Building the expressway to O'Hare in tandem with the runways and new terminal will "open up opportunities to the west side of the airport," Schillerstrom said, adding he anticipates international companies choosing to locate their American headquarters in the area.

For years, DuPage towns presented a united front opposing O'Hare expansion. So back in 2003 when Schillerstrom convinced the county board to reverse course, it came as a thunderbolt.

The county tied its support for O'Hare modernization to the completion of the expressway east and the construction of the bypass, estimating the two projects could generate 40,000 jobs and bring $5 billion to the local economy.

Schillerstrom took heat for the move from numerous sources including Geils and Johnson, who called the switch politically and financially motivated.

Now, "I think the world changes and John Geils didn't," Schillerstrom said.

In the future, "there needs to be a unifying force," Schillerstrom said, adding he hopes to convene a meeting on the project with Soto, Johnson, and officials from Chicago, IDOT and the Illinois State Toll Highway Authority. Officials are considering paying for the estimated $2.5 billion to $3.6 billion road construction cost by making the new highways toll roads.

The bad blood between Bensenville leaders and Schillerstrom has meant no dialogue for years on the airport, he said.

Asked what the village can get out of negotiations, "I guess we have to find out what Bensenville wants," Schillerstrom said. "The opportunities to transform Bensenville are just going to be amazing. We need to open up lines of communication and begin to talk about things we agree on and talk about things we can't agree on and ways to solve problems."

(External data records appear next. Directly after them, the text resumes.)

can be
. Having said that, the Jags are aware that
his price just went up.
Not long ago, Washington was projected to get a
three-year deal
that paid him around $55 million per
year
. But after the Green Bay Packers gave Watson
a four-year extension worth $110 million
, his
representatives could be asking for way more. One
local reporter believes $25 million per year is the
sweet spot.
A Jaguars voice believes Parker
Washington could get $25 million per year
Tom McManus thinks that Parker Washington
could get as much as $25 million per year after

A 2006 West O'Hare Corridor Economic Development Study by the county identifies 11 "opportunity zones" near the airport, including areas on Route 53, Devon Avenue, Thorndale Avenue, York Road, Irving Park Road, Lake Street, Route 83 and Mount Prospect Road.

There's also a public transit component to the IDOT plan that calls for a 40-foot space along the expressway from O'Hare to the Schaumburg Metra stop to allow for commuter rail or bus rapid transit.

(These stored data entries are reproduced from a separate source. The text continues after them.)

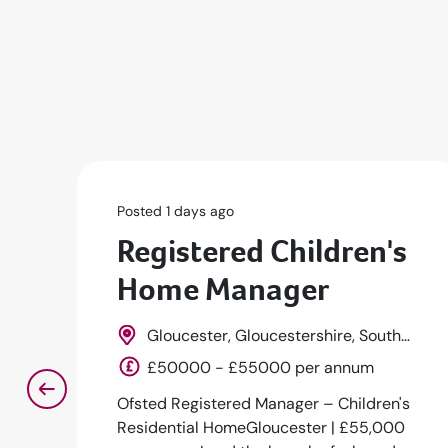
Posted 1 days ago
Registered Children's
Home Manager
Gloucester, Gloucestershire, South
West, England
£50000 - £55000 per annum
Ofsted Registered Manager – Children's
Residential HomeGloucester | £55,000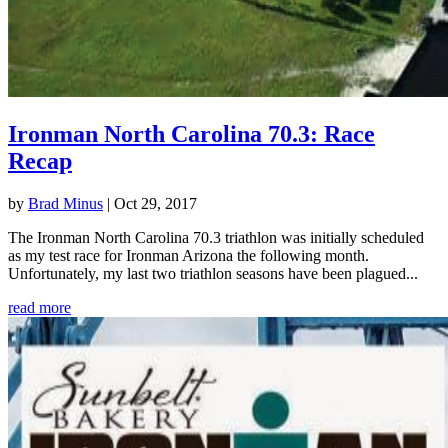
Ironman North Carolina 70.3: Race
Recap
by
Brad Minus
|
Oct 29, 2017
The Ironman North Carolina 70.3 triathlon was initially scheduled
as my test race for Ironman Arizona the following month.
Unfortunately, my last two triathlon seasons have been plagued...
read more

"Bus rapid transit is generally a good first step to build up ridership," Schillerstrom said. "The cost is substantially cheaper than rail. With growth, I believe what will take place ultimately will be some rail component."

State transportation department engineers presented four designs for the bypass. On the north leg connecting with I-90, options are widening York Road to six lanes or putting the highway on airport property.

On the south leg linking to the Tri-State, the alternates are an elevated highway west of County Line Road in Bensenville or a highway east of the Union Pacific tracks in Franklin Park.

"It seems to me to make sense to put it as much of it on the border of the airport so as there's as little negative on businesses and homes as possible," Schillerstrom said.